In total, about 20 TB (terabytes) of data are sitting on our hard drives at McMurdo Station waiting to be analyzed.
While the MOO’s datasets have already provided a phenomenal contribution to our understanding of one of the coldest marine habitats in the world, we’re even more excited for this coming field season.
Over our next three months spent at 78°S latitude, we’ll finally be able to use the MOO to support our scientific experiments. In providing a real-time record of seawater conditions in McMurdo Sound, the MOO will allow us to test questions about how the antifreeze protein-bearing notothenioid fishes survive the special challenges they face in inhabiting a freezing ocean: Under what ocean conditions do environmental ice crystals invade the fishes’ bodies? How many ice crystals do these fishes harbor inside their bodies?
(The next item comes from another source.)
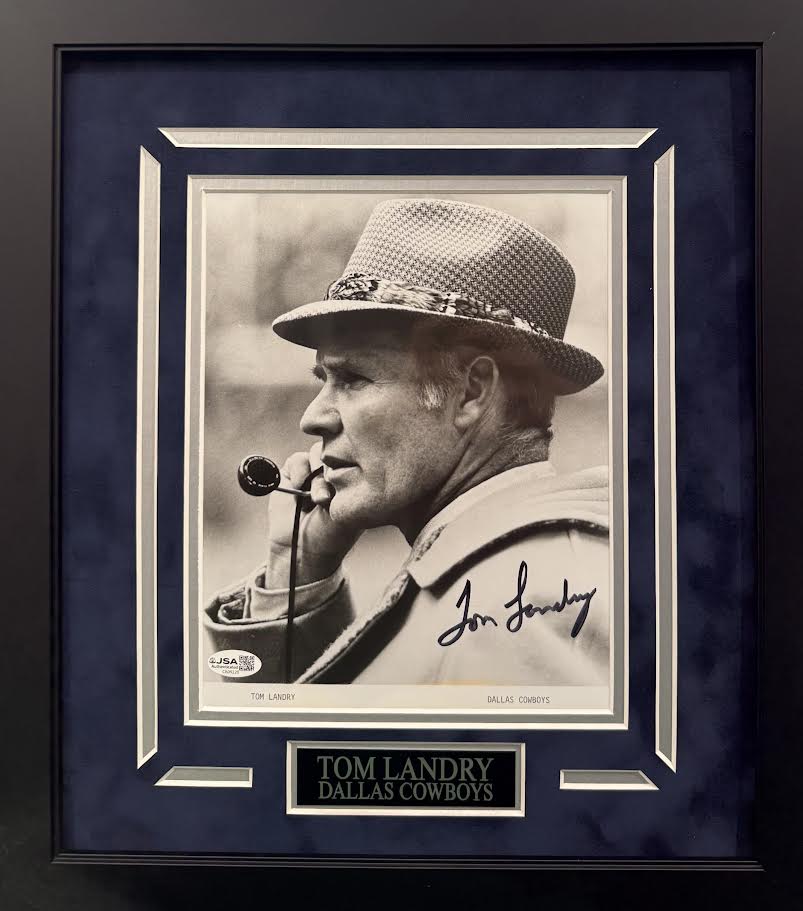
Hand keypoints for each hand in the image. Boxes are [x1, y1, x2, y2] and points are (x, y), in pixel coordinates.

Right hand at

And, can they ever rid themselves of their potentially lethal internal ice burden?
We expect that by getting a better handle on this particular risk factor, we’ll gain some insight into the challenges and consequences these unique Antarctic inhabitants faced in adapting to their novel, freezing environment.
I’m confident we’ll make some good progress on our science this year. We have a great team lined up for our frigid field season–a welcome mix of experienced old-timers who can get the job done, and fresh-eyed first-timers who’ll bring new insights and different skillsets to the table.
Besides working tirelessly on our science, we’ll do our best to capture some wonderful underwater video, photos and audio samples during our adventures. With these, we hope to help you better understand and appreciate the icy realm hidden beneath the ice in this remote, fascinating, and breathtakingly beautiful part of our planet.